%%

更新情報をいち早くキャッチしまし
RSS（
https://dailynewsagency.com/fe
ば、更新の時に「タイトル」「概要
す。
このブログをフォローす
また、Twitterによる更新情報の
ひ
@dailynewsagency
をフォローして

%%

◆ Task directions
Your job is to reproduce the data in full, with every line intact.

◆ Task result
更新情報をいち早くキャッチしまし
RSS（
https://dailynewsagency.com/fe
ば、更新の時に「タイトル」「概要
す。
このブログをフォローす
また、Twitterによる更新情報の
ひ
@dailynewsagency
をフォローして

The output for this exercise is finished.